Retrieve tweets from username's public timeline (excluding replies) into tweets.txt
file in current dir where tweets are stored in reverse chronological order:
$ twitbak.py username
Run in auto-mode - automatically determine most recent tweet ID and only retrieve tweets from the timeline which are newer than that. Any tweets retrieved in auto-mode are inserted at the beginning of the output file:
$ twitbak.py -a username
To include replies, ie. tweets starting with @ sign (they are ignored by default by twitbak):
$ twitbak.py -r username
To specify different output file:
$ twitbak.py -o /path/to/file.txt username
Twitter throttles clients using their API to 150 requests per hour. Since single request to user_timeline webservice returns maximum of 20 tweets at once, hourly limit gets exhausted after retrieving maximum of 3000 (150*20) tweets and further requests would need to wait additional hour until limit is reset.
To overcome that limitation and continue retrieving remaining tweets in non-hacky fashion, you can specify particular page number from which requests should be resumed:
$ twitbak.py -p 121 username
Above will resume fetching tweets from 121st page of the timeline.
Tweets fetched by twitbak are stored in tab-separated values file, one line per tweet, which looks like this:
tweet body[TAB]tweet date[TAB]tweet id
The first two columns are no-brainer, while tweet ID is kept for reference and to make twitbak work nicely in auto-mode.
Q: Hey, I've posted 500 tweets in my timeline but tweets.txt file only has 200 lines. WTF?!
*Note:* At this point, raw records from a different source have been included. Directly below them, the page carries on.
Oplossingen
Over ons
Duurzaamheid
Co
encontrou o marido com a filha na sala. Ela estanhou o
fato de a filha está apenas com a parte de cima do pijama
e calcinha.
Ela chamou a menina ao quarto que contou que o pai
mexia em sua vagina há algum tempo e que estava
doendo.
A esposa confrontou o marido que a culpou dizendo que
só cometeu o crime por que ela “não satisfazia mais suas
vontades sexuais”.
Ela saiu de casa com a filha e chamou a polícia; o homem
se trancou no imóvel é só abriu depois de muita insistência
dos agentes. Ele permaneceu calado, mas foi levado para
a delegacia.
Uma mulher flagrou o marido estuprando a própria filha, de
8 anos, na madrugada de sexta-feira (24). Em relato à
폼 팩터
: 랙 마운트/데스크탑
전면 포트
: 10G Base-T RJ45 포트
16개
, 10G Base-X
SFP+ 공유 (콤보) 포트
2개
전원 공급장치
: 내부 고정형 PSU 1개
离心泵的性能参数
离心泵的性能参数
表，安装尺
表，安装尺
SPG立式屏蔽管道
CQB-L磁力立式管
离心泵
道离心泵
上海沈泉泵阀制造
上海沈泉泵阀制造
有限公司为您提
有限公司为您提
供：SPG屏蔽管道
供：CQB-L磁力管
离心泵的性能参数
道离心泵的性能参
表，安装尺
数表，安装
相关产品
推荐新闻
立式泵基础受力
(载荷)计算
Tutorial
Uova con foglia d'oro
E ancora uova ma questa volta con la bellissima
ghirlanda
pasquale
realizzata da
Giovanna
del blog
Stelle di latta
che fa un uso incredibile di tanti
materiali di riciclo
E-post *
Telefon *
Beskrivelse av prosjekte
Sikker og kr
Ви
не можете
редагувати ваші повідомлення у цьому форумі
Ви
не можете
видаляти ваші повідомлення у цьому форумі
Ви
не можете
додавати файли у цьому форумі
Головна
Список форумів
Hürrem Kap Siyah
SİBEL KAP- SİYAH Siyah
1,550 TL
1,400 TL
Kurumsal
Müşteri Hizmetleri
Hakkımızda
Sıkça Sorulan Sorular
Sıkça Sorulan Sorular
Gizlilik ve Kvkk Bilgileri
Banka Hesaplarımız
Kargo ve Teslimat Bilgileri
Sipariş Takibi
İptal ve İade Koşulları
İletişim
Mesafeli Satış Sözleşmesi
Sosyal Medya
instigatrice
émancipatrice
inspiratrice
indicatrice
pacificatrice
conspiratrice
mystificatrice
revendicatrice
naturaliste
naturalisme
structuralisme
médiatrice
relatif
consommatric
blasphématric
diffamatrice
A: This is most likely because twitbak ignores replies by default. It would be like recording only one side of telephone conversation and make very little sense. You can still include replies by using -r option.
Hi, my name is Dawid Lorenz, I am a web developer with strong PHP background and was recently affected with Python/Django love. I treat twitbak as a way to expand my Python experience and create something genuienly useful at the same time.